It’s May of 1985. After four years of hard work, self-sacrifice, struggle and battle, including dealing with several overwhelming family issues that threatened to derail my education, I can finally walk across the podium at my college commencement, accept my diploma from Hamilton College president Martin J. Caravano, and receive a special gift that every Hamilton College student gets upon their graduation.
That’s in addition to the diploma and the Bachelor of Arts designation.

As you can see from this yearbook photograph, the “gift” is a hand-carved wooden walking cane, which I hold aloft in my left hand. (By the way, please don’t make any cracks about the aviator photo-chromic eyeglasses I wore that day.)
There were always rumors every year that the cane tradition was too expensive, and that the next graduating class would receive a plastic cane – or no cane at all. But every year, at our college commencements, a large box of wooden canes were at the ready, and were handed to each graduating senior. The cane, with a tricorner hat carved into the knob, contains the words “Hamilton College,” along with the year of graduation, along the upper shaft.
Sadly, my cane disappeared maybe six months after I got it. It may have been lost in one of my many apartment moves, or it could have vanished of its own volition. It could still be in a packing box somewhere and I don’t even know it.
But for all intents and purposes, the cane was gone.
Every five years, around the time of my college reunion, I would make it a point to ask the college if I could order a replacement cane, but I either got caught up in the reunion itself – seeing classmates that I had forgotten about for five years – and, sadly, I forgot to ask for the cane – and sometimes only remembered that I was going to ask, just as I’m on the Thruway heading home to Albany.
Last week, during my 25th college reunion, I walked around the campus grounds, took some photographs and created a polar panorama of the iconic Hamilton College Chapel, a photo that will be on display Friday at the Schenectady Art Night gallery show. I also looked around the campus for Hamilton’s first NCAA national championship trophy, an achievement earned by the women’s lacrosse team (the trophy’s in the Fieldhouse, proudly on display).
I also stopped in the President’s office, and finally – after 25 years – asked the secretary on duty if there was any provision for acquiring a replacement wooden graduation cane. I expected it would cost some serious green, but I did want to find out if at least a replacement could be ordered.
= = = = =
- Short task 1
Answer these questions from the graduation cane recollection:
(a) What is carved into the knob of the cane?
(b) Where is Hamilton's first NCAA national championship trophy displayed?
(c) To which city was the writer driving home on the Thruway?
- Short task 2
Carry the graduation cane recollection forward from the point where the text ends.
The records that follow have no connection to the graduation cane recollection.

- Data shown
= = = = =
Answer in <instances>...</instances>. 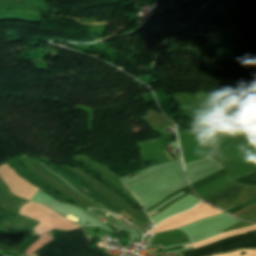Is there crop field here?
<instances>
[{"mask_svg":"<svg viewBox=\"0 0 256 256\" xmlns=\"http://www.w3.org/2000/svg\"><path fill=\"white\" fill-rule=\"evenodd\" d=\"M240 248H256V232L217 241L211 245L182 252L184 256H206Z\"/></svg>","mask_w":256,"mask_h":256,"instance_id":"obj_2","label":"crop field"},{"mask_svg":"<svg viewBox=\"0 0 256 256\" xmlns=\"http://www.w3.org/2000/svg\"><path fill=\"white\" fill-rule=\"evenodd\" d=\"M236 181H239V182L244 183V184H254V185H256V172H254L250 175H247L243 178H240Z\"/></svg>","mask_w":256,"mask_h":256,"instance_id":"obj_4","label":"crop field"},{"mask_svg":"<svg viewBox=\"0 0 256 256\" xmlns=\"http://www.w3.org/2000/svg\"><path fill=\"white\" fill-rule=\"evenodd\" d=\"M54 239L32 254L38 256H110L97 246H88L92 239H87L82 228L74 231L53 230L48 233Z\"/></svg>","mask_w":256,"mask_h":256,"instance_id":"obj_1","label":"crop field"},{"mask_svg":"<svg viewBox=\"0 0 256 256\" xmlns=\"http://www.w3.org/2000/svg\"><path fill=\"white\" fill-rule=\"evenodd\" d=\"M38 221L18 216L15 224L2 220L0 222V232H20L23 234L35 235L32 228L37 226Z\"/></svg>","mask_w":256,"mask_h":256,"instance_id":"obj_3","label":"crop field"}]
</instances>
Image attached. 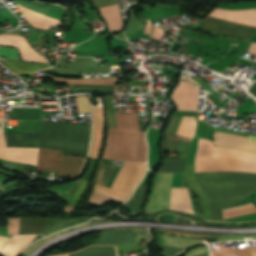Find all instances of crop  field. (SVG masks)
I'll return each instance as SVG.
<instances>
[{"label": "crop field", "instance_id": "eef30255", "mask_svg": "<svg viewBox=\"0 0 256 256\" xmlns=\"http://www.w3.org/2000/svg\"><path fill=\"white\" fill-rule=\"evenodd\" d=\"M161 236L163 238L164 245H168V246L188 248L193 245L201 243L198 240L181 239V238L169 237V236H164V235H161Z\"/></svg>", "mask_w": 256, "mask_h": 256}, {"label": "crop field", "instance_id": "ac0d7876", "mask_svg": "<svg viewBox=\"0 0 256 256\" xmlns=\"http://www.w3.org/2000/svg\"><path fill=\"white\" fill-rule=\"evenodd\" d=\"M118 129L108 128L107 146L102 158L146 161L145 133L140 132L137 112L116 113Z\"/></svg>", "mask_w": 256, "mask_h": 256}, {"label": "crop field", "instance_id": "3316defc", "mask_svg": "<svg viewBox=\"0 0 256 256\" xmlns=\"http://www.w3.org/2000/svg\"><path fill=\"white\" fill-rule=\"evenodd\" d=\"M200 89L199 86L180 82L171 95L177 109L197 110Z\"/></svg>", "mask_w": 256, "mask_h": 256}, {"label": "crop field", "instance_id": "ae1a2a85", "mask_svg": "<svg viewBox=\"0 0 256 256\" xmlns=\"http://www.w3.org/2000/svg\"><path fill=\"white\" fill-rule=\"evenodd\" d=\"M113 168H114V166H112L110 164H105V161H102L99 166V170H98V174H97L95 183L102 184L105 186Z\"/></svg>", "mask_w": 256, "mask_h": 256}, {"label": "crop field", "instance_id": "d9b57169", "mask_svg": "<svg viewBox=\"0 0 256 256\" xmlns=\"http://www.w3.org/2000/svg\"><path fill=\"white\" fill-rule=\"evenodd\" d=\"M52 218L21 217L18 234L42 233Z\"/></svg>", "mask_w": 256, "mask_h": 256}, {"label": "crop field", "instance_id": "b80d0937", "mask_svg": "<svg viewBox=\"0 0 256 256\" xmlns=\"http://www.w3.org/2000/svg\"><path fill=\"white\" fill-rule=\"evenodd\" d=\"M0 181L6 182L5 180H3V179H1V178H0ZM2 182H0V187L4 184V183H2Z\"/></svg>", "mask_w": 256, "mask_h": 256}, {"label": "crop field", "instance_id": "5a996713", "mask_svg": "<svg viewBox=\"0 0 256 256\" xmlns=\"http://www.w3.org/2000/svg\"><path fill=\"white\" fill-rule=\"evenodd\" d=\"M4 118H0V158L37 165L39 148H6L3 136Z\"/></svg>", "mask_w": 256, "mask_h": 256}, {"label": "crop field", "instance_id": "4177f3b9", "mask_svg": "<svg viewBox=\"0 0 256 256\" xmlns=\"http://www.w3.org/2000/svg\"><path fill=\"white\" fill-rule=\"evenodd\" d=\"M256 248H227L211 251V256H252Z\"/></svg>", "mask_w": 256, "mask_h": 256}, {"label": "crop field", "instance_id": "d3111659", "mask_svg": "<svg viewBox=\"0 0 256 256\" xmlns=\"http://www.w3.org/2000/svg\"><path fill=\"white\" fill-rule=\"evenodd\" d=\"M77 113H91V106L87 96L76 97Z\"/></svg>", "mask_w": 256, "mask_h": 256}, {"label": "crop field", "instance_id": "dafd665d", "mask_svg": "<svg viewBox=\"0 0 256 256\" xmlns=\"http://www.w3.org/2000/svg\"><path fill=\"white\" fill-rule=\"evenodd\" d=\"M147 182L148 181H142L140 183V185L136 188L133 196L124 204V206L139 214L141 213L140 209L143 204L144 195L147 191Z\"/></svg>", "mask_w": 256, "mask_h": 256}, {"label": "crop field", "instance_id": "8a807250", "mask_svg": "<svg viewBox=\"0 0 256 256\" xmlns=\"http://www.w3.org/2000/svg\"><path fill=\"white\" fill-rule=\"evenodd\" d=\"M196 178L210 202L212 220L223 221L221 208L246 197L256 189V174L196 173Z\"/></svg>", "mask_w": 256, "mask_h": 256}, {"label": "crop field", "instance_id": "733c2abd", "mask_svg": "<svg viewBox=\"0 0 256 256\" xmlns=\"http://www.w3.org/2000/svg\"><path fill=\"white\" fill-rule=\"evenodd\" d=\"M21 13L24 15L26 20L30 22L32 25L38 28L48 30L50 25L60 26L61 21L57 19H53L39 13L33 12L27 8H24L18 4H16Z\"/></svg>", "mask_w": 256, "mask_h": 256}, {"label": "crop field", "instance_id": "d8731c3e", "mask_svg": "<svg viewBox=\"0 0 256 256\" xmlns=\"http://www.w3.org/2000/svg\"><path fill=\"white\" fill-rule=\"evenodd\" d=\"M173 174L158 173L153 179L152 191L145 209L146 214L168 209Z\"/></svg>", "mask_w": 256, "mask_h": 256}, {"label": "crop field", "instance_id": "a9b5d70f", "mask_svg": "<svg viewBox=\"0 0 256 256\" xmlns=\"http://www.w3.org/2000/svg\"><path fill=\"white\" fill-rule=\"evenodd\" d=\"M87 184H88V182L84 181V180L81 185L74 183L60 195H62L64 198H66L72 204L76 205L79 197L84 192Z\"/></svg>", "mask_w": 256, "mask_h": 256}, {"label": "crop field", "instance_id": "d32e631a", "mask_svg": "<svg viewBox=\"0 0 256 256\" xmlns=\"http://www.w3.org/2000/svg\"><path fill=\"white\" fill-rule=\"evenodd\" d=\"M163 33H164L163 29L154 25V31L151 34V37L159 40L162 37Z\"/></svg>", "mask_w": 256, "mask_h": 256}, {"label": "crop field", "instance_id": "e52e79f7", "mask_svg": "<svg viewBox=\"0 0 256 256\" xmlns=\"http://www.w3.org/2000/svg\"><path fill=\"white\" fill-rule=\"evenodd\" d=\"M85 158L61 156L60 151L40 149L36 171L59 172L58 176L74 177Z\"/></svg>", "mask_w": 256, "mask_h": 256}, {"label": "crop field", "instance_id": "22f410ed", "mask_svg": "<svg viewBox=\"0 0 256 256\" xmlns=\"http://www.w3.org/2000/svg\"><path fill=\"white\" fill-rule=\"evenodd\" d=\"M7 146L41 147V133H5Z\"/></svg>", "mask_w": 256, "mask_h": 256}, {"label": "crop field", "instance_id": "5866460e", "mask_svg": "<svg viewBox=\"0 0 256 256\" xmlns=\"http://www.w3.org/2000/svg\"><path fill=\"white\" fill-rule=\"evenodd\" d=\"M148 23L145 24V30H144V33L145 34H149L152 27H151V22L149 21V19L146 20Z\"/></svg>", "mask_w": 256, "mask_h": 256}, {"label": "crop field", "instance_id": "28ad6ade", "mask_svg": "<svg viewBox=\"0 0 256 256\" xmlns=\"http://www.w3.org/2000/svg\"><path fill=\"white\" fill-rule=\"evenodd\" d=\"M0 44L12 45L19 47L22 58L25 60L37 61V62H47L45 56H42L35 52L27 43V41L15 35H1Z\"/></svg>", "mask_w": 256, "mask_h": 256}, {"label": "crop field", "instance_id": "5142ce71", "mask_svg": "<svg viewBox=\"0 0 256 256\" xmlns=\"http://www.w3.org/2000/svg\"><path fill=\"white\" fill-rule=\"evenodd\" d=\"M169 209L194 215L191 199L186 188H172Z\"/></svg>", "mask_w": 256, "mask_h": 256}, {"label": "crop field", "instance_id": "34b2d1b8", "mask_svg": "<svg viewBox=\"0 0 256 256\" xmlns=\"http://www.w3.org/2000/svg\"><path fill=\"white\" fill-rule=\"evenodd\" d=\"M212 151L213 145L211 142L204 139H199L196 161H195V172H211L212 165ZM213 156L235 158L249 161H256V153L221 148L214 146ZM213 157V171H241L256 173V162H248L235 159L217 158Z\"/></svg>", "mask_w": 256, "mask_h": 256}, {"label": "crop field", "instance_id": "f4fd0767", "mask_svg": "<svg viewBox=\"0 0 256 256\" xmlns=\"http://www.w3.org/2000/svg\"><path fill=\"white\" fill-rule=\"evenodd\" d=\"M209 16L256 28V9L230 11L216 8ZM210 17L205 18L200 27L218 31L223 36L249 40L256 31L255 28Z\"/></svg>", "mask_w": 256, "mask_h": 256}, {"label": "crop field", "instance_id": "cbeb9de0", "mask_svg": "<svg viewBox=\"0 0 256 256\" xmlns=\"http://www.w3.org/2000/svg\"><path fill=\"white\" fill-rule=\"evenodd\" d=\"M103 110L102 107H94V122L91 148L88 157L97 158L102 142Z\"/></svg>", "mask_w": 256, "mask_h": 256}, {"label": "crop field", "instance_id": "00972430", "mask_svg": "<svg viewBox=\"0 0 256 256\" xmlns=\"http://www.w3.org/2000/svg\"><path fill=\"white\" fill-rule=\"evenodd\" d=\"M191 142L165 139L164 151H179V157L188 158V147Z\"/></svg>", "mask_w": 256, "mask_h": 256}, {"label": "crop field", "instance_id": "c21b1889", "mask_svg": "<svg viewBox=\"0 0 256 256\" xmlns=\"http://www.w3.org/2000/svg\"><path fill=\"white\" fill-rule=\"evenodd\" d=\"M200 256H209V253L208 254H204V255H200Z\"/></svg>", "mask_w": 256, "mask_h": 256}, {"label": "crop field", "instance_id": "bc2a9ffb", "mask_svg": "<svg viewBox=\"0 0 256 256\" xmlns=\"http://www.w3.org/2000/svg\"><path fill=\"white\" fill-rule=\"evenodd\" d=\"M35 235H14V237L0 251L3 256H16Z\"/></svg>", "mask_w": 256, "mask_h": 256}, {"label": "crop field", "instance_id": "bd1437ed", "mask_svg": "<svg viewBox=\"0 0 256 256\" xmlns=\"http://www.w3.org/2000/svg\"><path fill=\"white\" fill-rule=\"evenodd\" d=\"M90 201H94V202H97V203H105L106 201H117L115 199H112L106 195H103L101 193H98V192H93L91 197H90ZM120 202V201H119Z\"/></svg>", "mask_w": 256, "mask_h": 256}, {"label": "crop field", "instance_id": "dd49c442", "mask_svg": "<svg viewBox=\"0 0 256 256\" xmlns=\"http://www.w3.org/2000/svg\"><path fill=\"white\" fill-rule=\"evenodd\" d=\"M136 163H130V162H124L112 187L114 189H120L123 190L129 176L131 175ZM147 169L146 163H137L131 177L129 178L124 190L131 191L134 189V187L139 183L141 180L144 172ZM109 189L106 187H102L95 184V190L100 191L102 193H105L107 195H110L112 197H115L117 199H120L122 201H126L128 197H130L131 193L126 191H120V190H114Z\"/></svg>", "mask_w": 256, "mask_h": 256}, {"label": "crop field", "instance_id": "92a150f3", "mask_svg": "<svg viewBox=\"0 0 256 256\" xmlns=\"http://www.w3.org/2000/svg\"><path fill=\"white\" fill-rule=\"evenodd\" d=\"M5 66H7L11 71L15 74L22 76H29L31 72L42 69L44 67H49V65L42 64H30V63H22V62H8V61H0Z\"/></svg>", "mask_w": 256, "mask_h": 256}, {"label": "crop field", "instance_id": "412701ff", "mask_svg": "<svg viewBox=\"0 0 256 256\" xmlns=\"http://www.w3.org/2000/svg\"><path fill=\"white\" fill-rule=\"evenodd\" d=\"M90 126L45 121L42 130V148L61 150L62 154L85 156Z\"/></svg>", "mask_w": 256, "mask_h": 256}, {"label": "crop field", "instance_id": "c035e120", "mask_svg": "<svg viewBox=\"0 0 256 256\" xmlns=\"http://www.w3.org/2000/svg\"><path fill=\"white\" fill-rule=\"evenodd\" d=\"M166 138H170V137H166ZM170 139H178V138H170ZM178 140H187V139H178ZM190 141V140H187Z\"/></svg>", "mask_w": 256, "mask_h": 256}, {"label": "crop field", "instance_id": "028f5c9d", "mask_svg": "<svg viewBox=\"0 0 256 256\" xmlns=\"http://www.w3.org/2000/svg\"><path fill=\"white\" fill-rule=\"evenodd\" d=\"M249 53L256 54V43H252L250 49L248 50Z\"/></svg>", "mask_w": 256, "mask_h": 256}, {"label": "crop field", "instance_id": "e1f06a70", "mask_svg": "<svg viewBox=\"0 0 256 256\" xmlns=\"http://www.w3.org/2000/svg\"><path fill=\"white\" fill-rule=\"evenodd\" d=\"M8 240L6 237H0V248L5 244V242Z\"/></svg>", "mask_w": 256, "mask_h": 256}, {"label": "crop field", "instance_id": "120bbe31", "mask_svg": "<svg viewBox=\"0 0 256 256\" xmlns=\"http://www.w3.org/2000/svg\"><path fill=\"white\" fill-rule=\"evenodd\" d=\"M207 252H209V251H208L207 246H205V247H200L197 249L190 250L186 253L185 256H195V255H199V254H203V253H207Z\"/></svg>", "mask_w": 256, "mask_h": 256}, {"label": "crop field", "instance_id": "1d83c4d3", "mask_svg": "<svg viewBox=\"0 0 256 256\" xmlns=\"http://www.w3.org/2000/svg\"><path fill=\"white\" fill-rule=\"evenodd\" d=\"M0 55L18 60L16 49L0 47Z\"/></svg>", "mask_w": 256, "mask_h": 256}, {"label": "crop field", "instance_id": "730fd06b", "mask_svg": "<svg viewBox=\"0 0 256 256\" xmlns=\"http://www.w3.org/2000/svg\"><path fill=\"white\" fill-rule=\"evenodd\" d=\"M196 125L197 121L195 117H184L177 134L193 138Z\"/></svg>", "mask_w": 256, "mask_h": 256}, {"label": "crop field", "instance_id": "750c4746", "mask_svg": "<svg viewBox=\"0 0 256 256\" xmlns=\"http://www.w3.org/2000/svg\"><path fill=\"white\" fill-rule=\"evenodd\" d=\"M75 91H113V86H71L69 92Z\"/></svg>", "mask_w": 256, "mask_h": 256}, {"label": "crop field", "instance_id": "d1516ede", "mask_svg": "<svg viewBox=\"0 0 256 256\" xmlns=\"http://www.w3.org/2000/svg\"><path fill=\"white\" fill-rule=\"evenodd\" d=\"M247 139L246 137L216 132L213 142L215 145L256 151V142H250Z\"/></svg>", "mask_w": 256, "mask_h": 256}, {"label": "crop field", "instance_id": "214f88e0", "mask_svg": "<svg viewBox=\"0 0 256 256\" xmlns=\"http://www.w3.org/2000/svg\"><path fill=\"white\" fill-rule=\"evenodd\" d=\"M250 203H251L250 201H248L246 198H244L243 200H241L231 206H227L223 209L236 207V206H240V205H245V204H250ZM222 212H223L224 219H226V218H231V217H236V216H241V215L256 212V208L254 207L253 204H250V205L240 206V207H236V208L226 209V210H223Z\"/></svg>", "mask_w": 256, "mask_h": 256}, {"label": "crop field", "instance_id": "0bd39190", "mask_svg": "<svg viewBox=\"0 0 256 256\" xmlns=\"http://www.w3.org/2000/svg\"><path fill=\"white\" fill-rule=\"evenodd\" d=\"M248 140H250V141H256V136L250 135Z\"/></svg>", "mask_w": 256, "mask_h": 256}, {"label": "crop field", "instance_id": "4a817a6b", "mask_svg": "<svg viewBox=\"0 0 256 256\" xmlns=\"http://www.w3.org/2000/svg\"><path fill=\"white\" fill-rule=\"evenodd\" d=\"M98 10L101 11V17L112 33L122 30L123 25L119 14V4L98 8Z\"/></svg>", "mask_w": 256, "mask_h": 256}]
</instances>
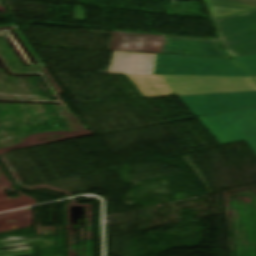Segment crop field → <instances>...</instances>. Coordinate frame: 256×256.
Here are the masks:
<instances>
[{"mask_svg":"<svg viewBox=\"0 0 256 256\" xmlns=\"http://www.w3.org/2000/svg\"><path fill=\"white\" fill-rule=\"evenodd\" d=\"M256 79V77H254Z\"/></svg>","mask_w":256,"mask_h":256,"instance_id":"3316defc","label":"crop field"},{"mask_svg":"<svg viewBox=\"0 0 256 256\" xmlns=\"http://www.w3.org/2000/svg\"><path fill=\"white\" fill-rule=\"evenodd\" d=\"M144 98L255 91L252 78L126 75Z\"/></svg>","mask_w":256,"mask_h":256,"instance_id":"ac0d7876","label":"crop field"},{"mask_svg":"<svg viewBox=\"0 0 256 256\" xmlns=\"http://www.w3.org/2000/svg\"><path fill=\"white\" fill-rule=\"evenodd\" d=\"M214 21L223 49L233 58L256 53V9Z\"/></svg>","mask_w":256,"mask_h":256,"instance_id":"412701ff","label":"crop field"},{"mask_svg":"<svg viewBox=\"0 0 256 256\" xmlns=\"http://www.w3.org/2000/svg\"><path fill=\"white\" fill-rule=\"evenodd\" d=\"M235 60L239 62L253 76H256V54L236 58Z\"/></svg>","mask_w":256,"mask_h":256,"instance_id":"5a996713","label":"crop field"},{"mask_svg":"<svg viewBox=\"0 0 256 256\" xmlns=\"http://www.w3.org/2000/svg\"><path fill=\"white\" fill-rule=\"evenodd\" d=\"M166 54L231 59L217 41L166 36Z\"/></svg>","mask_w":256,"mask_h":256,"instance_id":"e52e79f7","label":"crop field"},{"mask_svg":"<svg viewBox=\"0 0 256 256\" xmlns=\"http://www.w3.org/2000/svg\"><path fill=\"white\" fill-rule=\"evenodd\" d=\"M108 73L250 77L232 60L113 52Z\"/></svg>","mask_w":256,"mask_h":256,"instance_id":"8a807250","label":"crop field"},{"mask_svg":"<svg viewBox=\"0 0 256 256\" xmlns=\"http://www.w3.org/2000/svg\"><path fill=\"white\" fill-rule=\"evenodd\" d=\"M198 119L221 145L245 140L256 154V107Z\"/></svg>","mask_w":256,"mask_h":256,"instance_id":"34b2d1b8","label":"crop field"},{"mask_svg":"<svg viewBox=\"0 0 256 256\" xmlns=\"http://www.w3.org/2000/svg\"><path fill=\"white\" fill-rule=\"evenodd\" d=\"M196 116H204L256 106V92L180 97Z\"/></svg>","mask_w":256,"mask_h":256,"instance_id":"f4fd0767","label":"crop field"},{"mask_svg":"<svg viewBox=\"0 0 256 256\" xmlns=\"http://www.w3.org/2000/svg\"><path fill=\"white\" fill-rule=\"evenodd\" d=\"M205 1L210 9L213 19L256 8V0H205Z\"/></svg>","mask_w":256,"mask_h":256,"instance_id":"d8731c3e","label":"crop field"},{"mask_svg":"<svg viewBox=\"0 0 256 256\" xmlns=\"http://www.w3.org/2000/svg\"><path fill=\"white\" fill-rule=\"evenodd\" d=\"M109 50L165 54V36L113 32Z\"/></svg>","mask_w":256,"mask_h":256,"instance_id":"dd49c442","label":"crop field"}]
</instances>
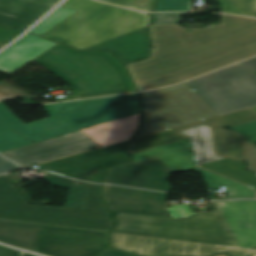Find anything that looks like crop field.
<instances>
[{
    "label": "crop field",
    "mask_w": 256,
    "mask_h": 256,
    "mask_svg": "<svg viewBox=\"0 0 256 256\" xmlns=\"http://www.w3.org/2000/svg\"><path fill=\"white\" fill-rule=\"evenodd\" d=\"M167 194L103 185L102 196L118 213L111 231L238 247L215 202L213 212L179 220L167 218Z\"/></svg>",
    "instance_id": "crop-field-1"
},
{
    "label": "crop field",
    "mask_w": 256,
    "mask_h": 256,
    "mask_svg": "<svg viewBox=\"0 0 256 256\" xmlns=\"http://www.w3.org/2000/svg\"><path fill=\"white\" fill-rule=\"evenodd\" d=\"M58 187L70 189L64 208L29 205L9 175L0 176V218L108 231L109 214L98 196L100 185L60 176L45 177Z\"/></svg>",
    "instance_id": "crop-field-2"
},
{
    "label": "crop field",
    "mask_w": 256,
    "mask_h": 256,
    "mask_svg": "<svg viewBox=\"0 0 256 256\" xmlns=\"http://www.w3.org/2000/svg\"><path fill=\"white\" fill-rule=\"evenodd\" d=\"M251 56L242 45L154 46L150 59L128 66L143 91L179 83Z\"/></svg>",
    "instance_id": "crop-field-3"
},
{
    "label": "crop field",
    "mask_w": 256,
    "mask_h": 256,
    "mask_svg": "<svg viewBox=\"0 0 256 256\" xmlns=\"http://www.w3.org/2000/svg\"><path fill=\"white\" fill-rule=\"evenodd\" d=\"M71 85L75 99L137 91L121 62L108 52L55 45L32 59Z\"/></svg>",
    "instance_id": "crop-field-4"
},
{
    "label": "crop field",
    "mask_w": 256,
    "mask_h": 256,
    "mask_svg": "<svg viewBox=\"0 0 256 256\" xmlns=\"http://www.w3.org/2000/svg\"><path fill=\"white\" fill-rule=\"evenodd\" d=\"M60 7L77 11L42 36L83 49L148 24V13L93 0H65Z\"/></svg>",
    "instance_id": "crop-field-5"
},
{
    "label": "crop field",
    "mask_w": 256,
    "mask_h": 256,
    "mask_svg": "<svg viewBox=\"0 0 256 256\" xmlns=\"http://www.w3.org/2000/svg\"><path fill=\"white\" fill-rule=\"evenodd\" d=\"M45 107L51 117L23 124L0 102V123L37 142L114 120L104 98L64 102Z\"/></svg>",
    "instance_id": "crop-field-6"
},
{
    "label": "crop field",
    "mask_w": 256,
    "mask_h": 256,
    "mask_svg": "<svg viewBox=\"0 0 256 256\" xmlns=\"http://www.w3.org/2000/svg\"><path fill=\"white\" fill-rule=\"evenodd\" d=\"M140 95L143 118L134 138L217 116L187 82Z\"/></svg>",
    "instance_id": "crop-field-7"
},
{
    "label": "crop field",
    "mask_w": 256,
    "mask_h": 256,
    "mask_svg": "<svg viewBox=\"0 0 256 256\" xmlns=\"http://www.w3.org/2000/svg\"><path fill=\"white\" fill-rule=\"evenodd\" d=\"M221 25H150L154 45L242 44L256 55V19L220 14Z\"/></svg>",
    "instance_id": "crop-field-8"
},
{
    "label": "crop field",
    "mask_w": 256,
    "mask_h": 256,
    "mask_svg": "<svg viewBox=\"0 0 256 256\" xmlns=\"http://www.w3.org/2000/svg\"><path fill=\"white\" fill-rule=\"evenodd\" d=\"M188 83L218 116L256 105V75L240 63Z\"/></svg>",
= = = = =
- Task result 1
(a) A tricorner hat.
(b) In the Fieldhouse.
(c) Albany.

- Task result 2
“The person in charge of those canes isn’t here this weekend, but I’d be glad to take your number and contact information and have her get back to you.”
Better than nothing, I guess. I gave the secretary my contact information, thanked her for her time, and went back outside to photograph some more memories. Oh, there’s the tree in the quadrangle that nearly took my life during my first – and last – game of Ultimate Frisbee. My my, there’s the Burke Library, the place where I discovered the college computer center facilities, essentially freeing me from having to rely on a Smith-Corona typewriter to create my term papers.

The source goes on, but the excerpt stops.